Eight: You Never Applied for SSI

Some people only apply for SSDI and never realize they can get SSI too! You can call and request an SSI interview at any time. Depending on how much time has passed, they may just ask you financial questions and then sign you up automatically, or you may be required to start a new application and medical review.

Nine: You Got Turned Down for SSI

Some people apply for both SSI and SSDI but get turned down for the SSI. They do not realize that when time passes and their life changes, they can apply again. If your situation has changed now, you can apply again at any time. For example, if you got divorced, or separated, or stopped working, or if you had money in the bank that you spent, or any of the many other Ways to Make SSI Stop or Start. Depending on how much time has passed, they may just sign you up automatically, or you may be required to start a new application.
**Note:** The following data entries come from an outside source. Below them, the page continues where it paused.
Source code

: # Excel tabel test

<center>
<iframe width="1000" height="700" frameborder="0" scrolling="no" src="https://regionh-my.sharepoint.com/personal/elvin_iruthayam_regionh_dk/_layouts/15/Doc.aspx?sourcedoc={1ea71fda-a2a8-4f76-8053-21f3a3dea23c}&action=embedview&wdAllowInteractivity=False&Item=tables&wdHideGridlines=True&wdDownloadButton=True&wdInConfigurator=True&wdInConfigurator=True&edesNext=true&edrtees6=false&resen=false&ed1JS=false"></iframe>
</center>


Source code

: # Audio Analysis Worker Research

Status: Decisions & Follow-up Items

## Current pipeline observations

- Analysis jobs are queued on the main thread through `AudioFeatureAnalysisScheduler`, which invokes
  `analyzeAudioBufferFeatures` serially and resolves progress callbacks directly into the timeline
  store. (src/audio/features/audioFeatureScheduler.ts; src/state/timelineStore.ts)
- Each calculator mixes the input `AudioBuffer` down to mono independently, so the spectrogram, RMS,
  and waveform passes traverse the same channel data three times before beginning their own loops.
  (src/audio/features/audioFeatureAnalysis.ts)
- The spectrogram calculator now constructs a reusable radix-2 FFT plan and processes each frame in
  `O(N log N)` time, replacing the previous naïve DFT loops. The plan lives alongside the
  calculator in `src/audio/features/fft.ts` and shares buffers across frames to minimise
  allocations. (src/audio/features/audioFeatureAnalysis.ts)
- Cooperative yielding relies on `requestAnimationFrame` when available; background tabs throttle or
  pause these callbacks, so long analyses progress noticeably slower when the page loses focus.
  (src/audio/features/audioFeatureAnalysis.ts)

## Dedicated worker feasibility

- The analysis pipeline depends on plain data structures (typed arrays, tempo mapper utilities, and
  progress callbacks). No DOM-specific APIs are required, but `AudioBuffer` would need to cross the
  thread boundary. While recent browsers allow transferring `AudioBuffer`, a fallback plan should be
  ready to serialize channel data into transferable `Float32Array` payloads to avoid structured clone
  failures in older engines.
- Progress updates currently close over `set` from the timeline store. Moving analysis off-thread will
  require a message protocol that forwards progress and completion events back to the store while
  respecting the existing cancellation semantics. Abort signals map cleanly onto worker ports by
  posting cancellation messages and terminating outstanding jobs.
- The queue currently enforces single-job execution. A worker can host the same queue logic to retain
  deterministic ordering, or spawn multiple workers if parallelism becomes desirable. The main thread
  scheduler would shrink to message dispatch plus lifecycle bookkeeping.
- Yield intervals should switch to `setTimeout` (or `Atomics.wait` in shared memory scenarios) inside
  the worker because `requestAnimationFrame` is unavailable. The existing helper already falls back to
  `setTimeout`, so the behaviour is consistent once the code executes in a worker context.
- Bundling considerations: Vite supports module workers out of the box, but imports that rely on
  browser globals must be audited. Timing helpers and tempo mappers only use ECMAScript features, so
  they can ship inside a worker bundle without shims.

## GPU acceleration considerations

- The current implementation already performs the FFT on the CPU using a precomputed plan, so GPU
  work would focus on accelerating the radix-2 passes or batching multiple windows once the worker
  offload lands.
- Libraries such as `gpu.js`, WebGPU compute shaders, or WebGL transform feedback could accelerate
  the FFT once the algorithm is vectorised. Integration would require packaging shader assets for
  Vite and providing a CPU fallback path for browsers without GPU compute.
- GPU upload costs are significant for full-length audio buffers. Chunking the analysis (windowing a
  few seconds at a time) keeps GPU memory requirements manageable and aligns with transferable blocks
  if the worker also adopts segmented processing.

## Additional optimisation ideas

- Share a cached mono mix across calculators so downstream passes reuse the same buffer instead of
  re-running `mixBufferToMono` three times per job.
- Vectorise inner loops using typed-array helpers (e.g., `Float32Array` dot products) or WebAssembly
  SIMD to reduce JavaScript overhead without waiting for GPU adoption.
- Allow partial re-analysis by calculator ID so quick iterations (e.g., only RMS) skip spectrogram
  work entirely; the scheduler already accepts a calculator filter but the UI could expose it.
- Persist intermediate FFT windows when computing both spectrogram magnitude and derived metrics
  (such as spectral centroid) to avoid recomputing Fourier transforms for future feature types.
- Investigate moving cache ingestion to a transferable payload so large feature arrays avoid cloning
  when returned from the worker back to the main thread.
Ten: You Are On Both SSI & SSDI

If you are on both, there may be not problems with your SSDI check, but there could be some reasons your SSI is low.


Bonus Ideas

Social Security won’t tell you that you can do these things, but you can! You have to call and make an appointment and request them:

💛 If you first became disabled before the age of 22, when one of your parents dies, retires, or becomes disabled, you may be able to collect Social Security off your parent’s income record. In some cases: bigger check!

💛 If you are widowed, starting at age 50, you may be able to collect widow’s benefits. That is not a typo, if you are disabled it starts at age 50. In some cases: bigger check!

💛 If you are divorced from someone who died, starting at age 50, you may be able to collect widow’s benefits. In some cases: bigger check!

💛 If you are married or divorced, in some cases you may be able to collect spousal benefits instead of your own benefits. Don’t do this at age 62, wait and do it when you reach full retirement age. Social Security will usually do this for you automatically, but not always. In some cases: bigger check!